But my husband isn't on the same page. If he were, he'd have read my post on the study I made of the Word of Wisdom and how it relates to my diet. But no. He hasn't read ANYTHING that pertains to low-carb living. I've discussed some premises of the books I've been reading with him, explained how I feel so much better when I eat fewer carbohydrates, but he has not taken the initiative to read any of the books or articles himself. (Note: I did print off three past posts from this blog which I gave to him. If he reads them he'll have a better idea where I'm coming from.)

The emotions I'm feeling the most are anger and hurt. My husband's lack of interest in learning more about low-carb eating makes me feel like he doesn't care about my health. Like I'm on my own. His comments about being tired of eating meat with meals make me feel unappreciated. I'm especially hurt that he'd poll the kids and get their support to back-up his reduced meat at meals position.

I'm sure that we'll get past this rough spot in the road, but it's going to take a while. (You know how long road repairs can take.)

10 comments:

MizFit said...

you will get past it but I HAVE SO BEEN THERE and, for me, it had nothing to do with me (I only 'got' this years later).
Mine felt he should be doing what I was doing, wasnt ready and was quite unconsciously pissed off :)

until he wasnt.

this will pass---and I DO GET HOW YOU FEEL!

Miz.

Cathy - wheresmydamnanswer said...

I totally get where you are at... Do not give up you are doing great and he will get it...

Flashlight Girl said...

Isn't marriage great!
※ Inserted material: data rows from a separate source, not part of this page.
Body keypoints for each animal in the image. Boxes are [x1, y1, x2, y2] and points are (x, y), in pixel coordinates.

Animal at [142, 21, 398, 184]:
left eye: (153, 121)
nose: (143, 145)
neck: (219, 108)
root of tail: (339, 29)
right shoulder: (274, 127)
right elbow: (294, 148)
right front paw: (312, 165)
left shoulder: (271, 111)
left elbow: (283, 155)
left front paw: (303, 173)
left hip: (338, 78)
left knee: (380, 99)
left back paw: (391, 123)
Seriously, just keep going. Besides, you kind ever-so-kindly point out to hubby that he doesn't have to eat the meat. It's his choice. Maybe you need to institute a weekly "night out/off". He can take you to dinner. You can order something that works for you, and he can have the huge platter of pasta with bread and dessert. Besides, then you get a DATE! Just a suggestion. :)

Suko said...

It's disheartening when you expect your husband to be supportive--but he isn't. He must not realize how important this is to you. Keep your resolve and do not let this get you down too much. Thankfully you have many supportive friends!

Christie said...

Aaaah. You guys are great! Thanks for your own words of wisdom to hang in there. I really appreciate all the encouragement and support. Thank goodness for blogging buddies!

nmburleson said...

Hang in there. It's hard when you don't have the support of your spouse! I hope that things get better for you soon!

Roni said...

Oh my what the heck is with husbands this weekend! Hang in there, cool down and try to talk to him again.
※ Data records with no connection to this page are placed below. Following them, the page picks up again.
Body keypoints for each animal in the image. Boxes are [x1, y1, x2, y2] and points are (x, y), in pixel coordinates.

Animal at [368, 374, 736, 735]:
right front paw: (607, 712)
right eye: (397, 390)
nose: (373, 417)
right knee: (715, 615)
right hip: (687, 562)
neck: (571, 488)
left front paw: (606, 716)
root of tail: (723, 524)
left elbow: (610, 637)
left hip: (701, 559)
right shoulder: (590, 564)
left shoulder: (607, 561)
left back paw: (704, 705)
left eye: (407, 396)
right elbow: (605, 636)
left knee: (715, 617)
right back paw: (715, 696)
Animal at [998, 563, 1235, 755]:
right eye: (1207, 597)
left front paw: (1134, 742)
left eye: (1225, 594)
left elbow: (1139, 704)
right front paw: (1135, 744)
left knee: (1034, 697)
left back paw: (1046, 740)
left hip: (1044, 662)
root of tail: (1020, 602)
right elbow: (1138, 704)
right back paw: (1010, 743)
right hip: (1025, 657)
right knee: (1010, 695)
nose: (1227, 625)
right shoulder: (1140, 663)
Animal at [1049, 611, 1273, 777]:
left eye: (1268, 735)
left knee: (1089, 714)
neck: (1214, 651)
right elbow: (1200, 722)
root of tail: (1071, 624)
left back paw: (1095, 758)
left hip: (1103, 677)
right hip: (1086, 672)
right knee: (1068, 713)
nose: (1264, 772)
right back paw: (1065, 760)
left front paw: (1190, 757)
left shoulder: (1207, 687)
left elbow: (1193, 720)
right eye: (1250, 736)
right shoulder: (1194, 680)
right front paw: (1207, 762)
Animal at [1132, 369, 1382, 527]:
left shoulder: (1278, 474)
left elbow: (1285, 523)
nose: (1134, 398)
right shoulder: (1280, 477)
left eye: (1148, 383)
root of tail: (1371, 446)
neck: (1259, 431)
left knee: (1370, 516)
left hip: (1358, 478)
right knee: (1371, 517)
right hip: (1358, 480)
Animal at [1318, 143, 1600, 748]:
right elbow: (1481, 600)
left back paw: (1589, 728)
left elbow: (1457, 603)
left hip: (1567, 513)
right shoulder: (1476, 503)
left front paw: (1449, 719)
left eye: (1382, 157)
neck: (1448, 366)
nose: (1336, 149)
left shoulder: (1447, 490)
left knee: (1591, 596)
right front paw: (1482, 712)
Sometimes I get the best support (and my point across) when I write letters. This way I get all my feelings out without being interrupted. :~)

Kimberly said...

Hang in there Christie! YOU are responsible for your health and body. I have definately been in your shoes:) My husband insisted we go out for pizza the other night and I nearly cried. Following the Spec. Carb. diet and pizza do NOT mix! I took my food with me and told him when we came out that I would not do that again because it was pure torture! Thankfully, he has finally agreed to eat pretty much whatever I'm eating, but that is after me being gluten free and feeling very alone for over two years! I say--keep doing what you're doing and maybe give the rest of the family a little extra carbs:)

Christie said...

Kimberly, good advice. I'm way impressed that you were gluten-free for over two years before your hubby decided to eat what you eat. Whoa!

Crazylady said...

Oh I have similar trouble with my hubby. He can be quite supportive in ways but I think deep down it's just humouring me. Other times I get a rant about there's no scientific proof to back up what your doing and just because one doctor said to try something doesn't make them right and so on. I know he has a point but it's not like he's doing any in-depth study of these things himself. It's hard work sometimes, very hard work.